Parallèlement, d’autres approches agricoles gagnent du terrain, proposant des méthodes plus respectueuses de l’environnement. Ces modèles alternatifs incluent l’agriculture biologique, l’agriculture régénérative, l’agriculture de conservation, l’agriculture adaptée au changement climatique, l’agriculture durable, la biodynamie, la permaculture et l’agroécologie. Ils suscitent un grand intérêt et offrent de nouvelles promesses pour un avenir pérenne de l’agriculture. Cependant, ces pratiques se différencient par leur philosophie, leurs objectifs et leurs méthodes, créant ainsi un besoin d’explorer et de clarifier leurs caractéristiques afin de mieux les comprendre.

L’Environnement comme Facteur Unificateur

L’approche écoresponsable de la production alimentaire tend à s’aligner sur les rythmes et procédés naturels, en vue d’une production durable. Surnommé « agriculture naturalisée », ce mouvement s’éloigne de l’agriculture conventionnelle qui considère les ressources naturelles comme de simples intrants remplaçables.
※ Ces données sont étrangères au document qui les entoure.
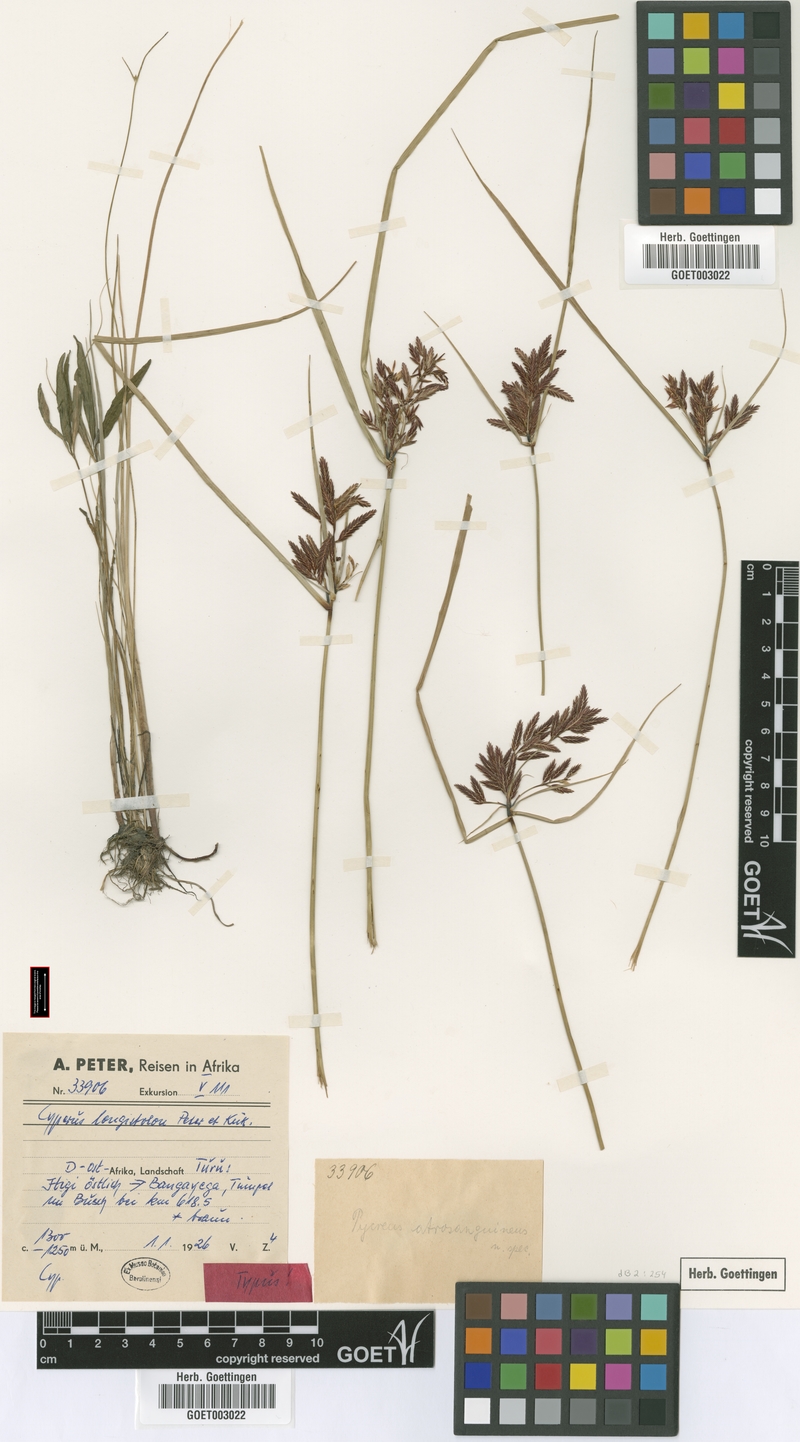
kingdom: Plantae
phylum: Tracheophyta
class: Liliopsida
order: Poales
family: Cyperaceae
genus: Cyperus
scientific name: Cyperus chrysanthus
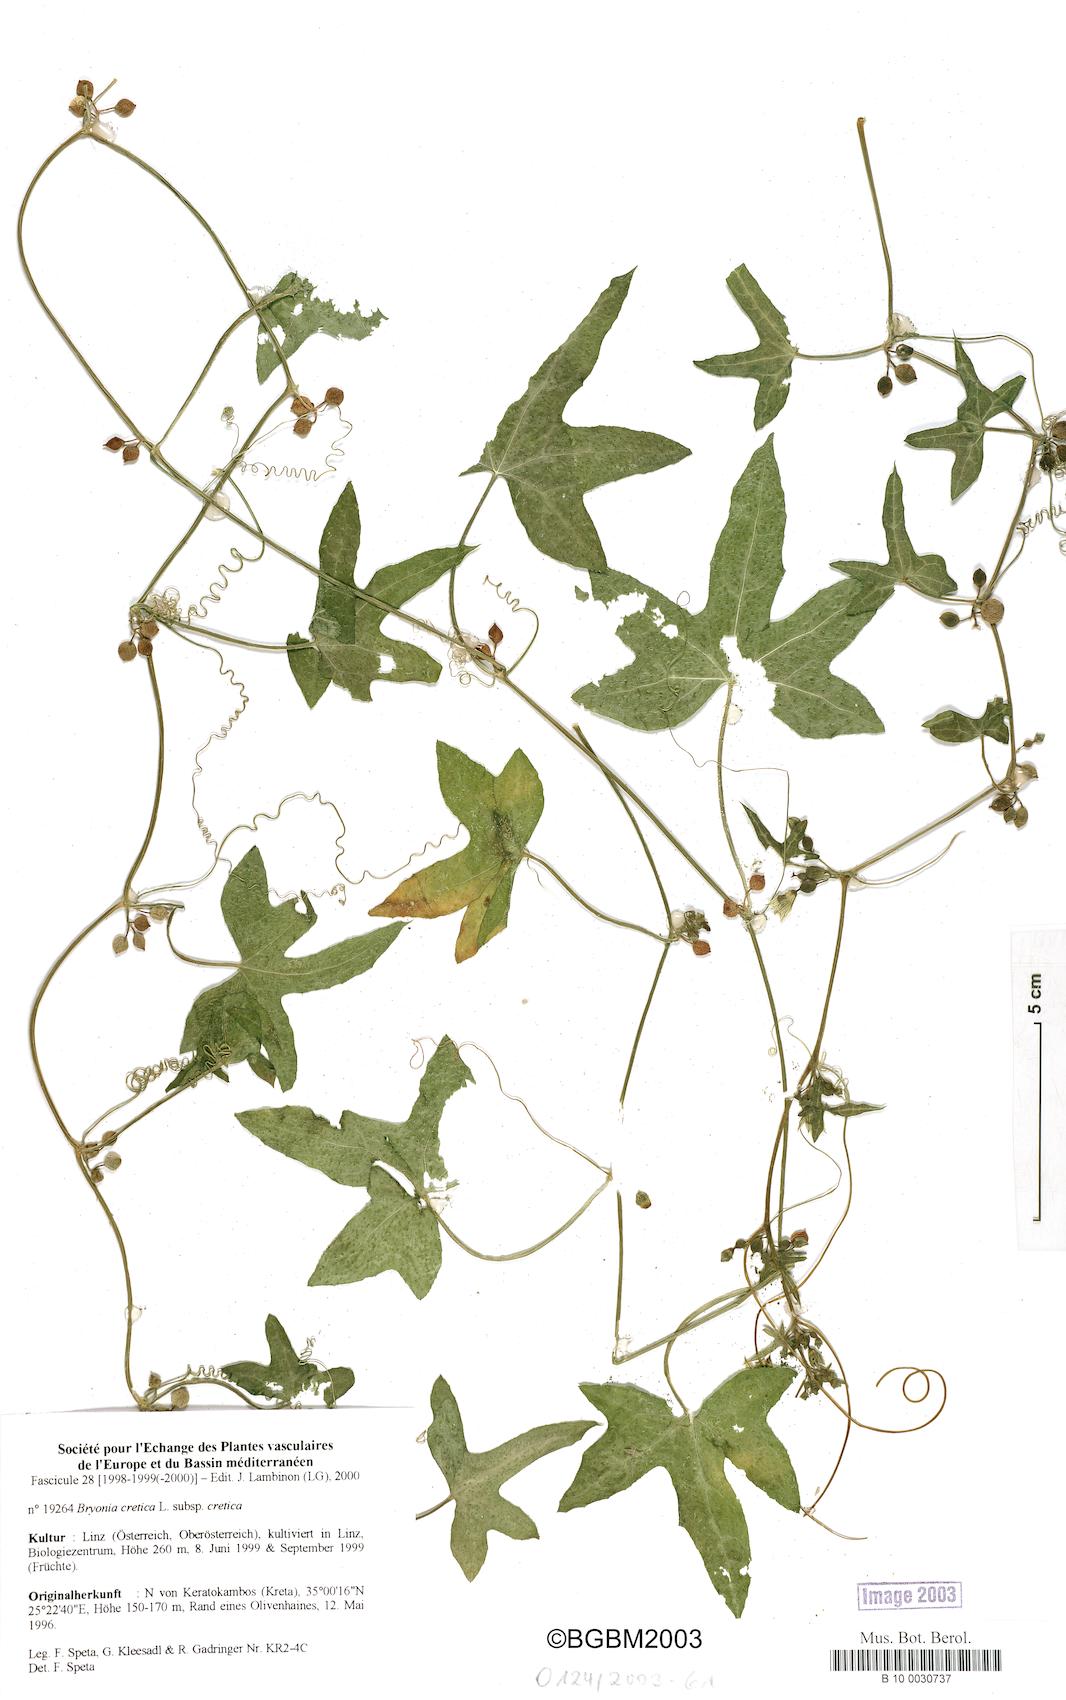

  • Agriculture de précision vs. naturalisée : Contrairement à l’agriculture de précision et l’agriculture raisonnée qui se concentrent sur l’optimisation technologique des ressources sans questionner le fondement même de l’agriculture traditionnelle, les méthodes de l’agriculture durable cherchent à repenser ces fondements.

Les diverses pratiques au sein de ce mouvement se manifestent par le biais de différents cadres et certifications. Par exemple:

  • Agriculture biologique et biodynamique: Elles suivent des règles strictes et sont certifiées par des organismes internationaux comme la IFOAM et la DABSF (Demeter International).
  • Approches orientées principes: La permaculture, l’agriculture de conservation et l’agroécologie relèvent davantage de principes essentiels adoptés par les agriculteurs, avec une flexibilité dans les applications pratiques telles que l’utilisation des pesticides, la fertilisation et le labour.
MéthodeCertificationPrincipes de PratiqueFlexibilité
BiologiqueIFOAMRègles strictesModérée
BiodynamiqueDemeter Int.Règles strictesModérée
PermacultureAucuneOrientée principesÉlevée
ConservationAucuneOrientée principesÉlevée
AgroécologieAucuneOrientée principesÉlevée

Ce choix de diversifier et personnaliser les méthodes offre un avantage conséquent aux exploitants agricoles car ils peuvent adapter leurs pratiques au contexte spécifique de leurs terroirs. Néanmoins, cette même flexibilité complique l’évaluation précise de leurs résultats agronomiques et économiques.

D’autres systèmes, tels que l’agriculture régénérative et l’agriculture climato-intelligente, se distinguent en se fondant sur l’atteinte d’objectifs spécifiques, tels que la régénération des ressources naturelles ou la séquestration du carbone dans les sols, sans se rattacher à un ensemble clairement défini de pratiques prédéfinies. Ces modèles restent plus difficiles à évaluer de façon standardisée et ne seront donc pas comparés dans le cadre de ce texte.

Approches Divergentes des Modèles Agricoles

Agriculture de conservation : Priorité aux changements techniques visant à renforcer les capacités agronomiques et la santé de l’écosystème de chaque exploitation.

  • Respect de la terre
  • Stratégies agronomiques durables

Agriculture biologique et permaculture : Intégration des principes d’équité sociale au sein de l’exploitation ou de la communauté locale.

  • Éthique sociale
  • Pratiques agricoles holistiques

Agroécologie : Transformation radicale des pratiques agricoles et systèmes alimentaires, visant l’équilibre entre la recherche, la gestion des marchés, les politiques agricoles, et l’équité sociale.

  • Justice sociale
  • Autonomie alimentaire

Biodynamie : Amélioration écologique de l’exploitation agricole envisagée comme un écosystème autonome, avec certaines croyances ésotériques sujettes à critique.

  • Ferme autonome
  • Pratiques ésotériques contestées

Avec ou sans pesticides ?

Les pratiques agricoles soucieuses de l’environnement optent pour différentes méthodes de lutte contre les nuisibles, diminuant ou éliminant l’usage des pesticides. Ces nuisibles, attirés par les cultures, tels que les insectes et les microorganismes, sont souvent combattus dans l’agriculture conventionnelle par des agents chimiques nocifs pour l’écosystème et susceptibles de supprimer également des espèces bénéfiques.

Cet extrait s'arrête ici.